Below are the entries; return every line among them that holds the word "centimetres".

(Saved entries)
# # # #
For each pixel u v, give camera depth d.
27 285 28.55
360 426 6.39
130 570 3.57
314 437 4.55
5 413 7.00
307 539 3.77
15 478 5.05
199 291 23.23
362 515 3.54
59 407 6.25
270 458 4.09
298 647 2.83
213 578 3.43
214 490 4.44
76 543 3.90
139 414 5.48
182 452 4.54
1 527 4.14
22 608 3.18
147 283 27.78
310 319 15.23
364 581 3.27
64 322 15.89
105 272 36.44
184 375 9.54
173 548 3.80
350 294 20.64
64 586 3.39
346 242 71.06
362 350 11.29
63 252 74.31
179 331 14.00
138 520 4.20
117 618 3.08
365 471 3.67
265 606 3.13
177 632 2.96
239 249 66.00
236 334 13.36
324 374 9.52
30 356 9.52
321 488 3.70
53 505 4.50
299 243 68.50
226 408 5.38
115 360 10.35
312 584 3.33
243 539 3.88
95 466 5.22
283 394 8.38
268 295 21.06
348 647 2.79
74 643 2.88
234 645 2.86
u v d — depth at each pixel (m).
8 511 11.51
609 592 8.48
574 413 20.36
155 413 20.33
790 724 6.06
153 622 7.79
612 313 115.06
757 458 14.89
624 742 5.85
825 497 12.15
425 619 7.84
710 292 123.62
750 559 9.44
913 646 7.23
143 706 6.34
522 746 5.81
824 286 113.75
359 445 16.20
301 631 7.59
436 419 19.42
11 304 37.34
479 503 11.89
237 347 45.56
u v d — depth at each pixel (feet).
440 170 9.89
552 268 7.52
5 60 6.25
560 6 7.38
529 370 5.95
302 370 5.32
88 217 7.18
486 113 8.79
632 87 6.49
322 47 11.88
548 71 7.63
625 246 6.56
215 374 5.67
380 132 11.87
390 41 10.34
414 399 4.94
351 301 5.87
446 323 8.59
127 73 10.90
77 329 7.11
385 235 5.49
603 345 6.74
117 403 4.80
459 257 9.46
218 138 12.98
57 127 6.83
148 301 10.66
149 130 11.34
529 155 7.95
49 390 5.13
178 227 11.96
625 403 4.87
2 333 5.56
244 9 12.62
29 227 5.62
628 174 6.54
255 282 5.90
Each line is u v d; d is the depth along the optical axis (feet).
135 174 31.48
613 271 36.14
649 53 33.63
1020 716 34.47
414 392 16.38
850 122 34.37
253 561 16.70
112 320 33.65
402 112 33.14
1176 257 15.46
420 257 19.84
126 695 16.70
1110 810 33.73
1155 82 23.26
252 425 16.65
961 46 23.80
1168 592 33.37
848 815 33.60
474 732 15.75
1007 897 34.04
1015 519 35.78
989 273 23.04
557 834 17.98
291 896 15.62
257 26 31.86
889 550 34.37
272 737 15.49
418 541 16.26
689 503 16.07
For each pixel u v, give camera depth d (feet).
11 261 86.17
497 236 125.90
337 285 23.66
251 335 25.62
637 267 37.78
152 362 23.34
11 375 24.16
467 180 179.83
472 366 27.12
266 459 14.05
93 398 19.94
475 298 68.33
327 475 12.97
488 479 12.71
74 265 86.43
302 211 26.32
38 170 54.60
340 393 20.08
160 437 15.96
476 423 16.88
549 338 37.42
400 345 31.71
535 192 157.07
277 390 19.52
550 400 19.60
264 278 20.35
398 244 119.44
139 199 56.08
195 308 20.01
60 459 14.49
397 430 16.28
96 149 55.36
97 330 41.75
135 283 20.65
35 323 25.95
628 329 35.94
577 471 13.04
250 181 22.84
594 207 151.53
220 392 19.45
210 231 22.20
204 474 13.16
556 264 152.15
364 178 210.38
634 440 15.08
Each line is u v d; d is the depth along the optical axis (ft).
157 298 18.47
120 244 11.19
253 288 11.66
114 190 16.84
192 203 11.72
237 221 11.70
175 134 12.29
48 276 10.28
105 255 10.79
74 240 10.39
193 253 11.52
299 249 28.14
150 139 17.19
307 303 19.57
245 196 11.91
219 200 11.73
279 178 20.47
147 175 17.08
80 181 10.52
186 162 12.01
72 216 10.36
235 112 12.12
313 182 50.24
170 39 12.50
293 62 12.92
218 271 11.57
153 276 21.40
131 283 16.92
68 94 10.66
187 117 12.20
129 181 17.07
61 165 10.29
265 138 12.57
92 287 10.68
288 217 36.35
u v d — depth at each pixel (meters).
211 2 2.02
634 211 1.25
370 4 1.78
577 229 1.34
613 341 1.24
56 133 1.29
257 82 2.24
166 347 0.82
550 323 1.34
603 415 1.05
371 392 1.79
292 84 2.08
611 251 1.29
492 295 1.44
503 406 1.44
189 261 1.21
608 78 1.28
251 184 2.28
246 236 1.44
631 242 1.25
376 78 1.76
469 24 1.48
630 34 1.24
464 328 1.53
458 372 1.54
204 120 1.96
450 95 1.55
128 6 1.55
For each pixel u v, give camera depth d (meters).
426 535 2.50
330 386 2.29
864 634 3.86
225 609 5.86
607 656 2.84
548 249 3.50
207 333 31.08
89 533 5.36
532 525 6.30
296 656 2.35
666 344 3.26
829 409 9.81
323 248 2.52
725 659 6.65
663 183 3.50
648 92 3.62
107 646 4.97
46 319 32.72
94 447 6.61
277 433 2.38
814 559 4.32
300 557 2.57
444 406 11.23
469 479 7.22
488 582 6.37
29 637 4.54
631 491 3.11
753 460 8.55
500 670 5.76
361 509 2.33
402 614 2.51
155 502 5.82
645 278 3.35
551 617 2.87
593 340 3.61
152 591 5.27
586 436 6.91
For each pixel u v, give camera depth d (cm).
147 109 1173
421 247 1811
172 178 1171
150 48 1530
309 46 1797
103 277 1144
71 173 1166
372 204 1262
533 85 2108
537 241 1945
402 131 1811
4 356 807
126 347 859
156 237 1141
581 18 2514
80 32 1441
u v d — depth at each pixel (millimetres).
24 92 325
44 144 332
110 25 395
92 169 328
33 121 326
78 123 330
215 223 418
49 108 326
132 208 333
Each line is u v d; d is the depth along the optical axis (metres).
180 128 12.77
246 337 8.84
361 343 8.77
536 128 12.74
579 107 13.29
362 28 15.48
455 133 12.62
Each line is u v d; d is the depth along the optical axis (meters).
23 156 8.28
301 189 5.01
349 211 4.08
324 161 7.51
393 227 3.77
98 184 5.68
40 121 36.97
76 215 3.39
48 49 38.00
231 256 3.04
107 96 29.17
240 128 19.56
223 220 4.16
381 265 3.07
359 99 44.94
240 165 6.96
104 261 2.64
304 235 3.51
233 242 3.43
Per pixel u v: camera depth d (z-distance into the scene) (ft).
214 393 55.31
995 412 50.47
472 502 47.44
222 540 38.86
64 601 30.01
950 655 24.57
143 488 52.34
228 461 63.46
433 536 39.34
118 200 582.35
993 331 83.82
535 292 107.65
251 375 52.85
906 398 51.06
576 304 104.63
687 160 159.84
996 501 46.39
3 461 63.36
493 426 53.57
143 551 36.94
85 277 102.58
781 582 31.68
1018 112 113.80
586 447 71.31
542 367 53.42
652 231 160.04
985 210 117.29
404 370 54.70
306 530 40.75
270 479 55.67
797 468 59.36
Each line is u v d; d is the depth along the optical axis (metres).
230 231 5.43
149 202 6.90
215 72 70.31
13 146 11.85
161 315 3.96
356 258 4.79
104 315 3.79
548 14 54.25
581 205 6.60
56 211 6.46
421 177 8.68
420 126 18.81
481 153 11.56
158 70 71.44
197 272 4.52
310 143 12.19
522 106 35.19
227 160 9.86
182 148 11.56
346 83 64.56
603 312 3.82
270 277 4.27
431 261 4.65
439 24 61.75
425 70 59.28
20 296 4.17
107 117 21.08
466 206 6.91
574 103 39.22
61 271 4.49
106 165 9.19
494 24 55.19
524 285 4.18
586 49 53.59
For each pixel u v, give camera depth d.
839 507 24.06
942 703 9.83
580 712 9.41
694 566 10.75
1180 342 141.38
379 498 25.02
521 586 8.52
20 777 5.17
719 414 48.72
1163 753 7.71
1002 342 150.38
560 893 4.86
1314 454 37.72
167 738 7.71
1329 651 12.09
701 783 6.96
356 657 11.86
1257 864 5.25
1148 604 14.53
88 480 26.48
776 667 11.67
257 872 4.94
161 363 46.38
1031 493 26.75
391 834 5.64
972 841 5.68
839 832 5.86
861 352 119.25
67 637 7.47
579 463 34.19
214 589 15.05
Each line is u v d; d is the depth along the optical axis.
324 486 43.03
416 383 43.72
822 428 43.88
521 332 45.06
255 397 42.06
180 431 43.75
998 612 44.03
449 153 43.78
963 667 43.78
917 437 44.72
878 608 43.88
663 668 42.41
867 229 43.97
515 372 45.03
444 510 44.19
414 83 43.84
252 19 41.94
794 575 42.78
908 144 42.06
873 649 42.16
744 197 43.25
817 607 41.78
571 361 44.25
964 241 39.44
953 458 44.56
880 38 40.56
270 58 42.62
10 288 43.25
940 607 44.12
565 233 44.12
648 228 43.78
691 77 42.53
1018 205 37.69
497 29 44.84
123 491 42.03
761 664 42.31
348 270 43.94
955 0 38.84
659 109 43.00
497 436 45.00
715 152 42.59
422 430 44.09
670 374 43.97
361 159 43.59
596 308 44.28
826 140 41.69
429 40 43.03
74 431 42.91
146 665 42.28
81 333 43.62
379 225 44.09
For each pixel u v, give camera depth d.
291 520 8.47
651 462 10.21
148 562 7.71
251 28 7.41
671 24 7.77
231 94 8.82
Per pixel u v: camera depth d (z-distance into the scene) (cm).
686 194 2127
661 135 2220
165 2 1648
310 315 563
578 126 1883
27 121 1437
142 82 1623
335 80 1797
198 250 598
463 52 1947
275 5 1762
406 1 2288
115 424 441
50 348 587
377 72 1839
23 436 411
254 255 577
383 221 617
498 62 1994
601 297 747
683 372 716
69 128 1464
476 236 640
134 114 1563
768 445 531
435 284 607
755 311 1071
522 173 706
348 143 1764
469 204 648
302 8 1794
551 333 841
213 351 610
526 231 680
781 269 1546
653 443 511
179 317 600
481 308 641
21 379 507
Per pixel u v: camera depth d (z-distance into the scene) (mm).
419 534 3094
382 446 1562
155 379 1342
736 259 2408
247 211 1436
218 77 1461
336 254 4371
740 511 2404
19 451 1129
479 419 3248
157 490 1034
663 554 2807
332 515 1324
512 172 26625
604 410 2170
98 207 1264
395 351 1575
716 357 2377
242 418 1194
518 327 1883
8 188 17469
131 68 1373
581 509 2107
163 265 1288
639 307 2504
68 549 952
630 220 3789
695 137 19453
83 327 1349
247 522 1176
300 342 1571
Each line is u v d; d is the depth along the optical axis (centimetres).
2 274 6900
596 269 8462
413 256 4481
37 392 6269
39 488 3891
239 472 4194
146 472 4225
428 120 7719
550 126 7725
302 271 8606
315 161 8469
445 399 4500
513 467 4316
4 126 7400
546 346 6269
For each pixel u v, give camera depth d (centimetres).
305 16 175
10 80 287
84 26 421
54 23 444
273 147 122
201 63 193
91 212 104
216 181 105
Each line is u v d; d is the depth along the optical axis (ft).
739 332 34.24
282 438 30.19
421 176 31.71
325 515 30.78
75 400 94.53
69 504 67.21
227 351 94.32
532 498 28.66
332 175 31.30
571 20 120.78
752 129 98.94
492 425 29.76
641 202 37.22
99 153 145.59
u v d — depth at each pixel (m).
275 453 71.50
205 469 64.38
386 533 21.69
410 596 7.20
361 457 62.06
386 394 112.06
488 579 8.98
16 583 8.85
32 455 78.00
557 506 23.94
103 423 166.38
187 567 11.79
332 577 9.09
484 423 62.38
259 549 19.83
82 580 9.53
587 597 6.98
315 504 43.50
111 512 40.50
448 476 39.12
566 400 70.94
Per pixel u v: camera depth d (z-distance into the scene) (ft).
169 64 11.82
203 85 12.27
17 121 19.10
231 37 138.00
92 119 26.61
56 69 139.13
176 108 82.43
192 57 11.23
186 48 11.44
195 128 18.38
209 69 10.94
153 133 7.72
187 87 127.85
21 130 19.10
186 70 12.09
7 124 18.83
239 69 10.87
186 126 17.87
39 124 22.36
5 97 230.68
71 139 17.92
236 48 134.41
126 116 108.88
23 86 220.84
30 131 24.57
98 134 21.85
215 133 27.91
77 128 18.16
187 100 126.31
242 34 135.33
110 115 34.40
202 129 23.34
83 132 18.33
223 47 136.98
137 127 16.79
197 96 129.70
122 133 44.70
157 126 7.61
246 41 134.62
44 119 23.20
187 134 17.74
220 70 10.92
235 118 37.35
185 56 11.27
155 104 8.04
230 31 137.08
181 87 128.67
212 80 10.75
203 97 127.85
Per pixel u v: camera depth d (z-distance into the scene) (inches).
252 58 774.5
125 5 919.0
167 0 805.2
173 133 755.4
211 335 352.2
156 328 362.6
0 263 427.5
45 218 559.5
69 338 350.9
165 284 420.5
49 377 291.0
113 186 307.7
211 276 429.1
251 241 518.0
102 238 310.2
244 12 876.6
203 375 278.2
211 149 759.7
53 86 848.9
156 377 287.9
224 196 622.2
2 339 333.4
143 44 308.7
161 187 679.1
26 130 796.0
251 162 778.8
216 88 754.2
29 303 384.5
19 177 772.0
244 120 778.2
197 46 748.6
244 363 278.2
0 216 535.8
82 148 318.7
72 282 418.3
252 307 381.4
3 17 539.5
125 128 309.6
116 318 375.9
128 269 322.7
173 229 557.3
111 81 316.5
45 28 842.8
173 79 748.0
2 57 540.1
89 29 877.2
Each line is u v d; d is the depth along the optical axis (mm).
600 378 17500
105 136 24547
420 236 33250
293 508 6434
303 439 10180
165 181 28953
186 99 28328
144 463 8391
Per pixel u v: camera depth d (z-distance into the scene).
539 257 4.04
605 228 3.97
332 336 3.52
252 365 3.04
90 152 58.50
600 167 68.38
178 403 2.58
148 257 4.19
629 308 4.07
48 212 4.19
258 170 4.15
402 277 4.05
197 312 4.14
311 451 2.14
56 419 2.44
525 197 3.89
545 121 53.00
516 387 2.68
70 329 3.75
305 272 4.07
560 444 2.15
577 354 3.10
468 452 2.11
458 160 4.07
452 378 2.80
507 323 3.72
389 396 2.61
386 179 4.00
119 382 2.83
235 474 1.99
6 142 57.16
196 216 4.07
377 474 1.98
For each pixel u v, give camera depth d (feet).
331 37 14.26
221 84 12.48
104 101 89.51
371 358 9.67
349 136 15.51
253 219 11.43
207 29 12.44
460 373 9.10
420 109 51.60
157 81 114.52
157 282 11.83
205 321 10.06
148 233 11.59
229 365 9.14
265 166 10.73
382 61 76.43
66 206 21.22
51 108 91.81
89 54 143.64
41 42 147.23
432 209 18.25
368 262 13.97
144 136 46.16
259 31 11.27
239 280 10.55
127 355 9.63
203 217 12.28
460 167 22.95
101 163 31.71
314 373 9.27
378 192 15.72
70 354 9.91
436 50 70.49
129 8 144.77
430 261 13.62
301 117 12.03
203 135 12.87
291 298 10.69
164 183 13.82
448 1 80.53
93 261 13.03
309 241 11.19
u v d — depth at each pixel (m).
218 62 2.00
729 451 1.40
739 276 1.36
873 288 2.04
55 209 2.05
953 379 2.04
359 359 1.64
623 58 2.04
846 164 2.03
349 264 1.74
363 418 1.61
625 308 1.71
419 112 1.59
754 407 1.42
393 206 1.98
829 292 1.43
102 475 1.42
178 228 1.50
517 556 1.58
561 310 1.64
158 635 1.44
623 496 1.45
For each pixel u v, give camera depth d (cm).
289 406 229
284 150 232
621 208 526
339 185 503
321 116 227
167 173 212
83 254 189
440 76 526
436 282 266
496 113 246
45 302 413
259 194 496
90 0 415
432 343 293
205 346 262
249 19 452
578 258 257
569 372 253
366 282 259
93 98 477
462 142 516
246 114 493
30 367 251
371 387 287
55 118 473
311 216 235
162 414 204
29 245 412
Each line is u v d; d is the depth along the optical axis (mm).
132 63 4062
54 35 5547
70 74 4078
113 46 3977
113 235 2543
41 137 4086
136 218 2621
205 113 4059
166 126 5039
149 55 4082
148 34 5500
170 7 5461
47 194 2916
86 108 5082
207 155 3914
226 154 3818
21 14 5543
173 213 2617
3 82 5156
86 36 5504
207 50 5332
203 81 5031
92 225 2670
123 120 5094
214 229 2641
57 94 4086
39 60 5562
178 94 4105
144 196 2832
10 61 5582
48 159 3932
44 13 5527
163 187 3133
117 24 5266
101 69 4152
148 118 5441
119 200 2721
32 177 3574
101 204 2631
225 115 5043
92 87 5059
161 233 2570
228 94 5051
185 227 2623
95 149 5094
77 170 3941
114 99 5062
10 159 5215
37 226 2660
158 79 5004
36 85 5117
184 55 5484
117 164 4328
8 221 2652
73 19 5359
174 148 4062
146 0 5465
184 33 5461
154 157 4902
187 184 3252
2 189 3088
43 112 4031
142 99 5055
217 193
# # # #
__Response to the exercise__
Each line is u v d; d is the depth along the optical axis (centimetres).
For each pixel u v, give camera depth d (centimetres).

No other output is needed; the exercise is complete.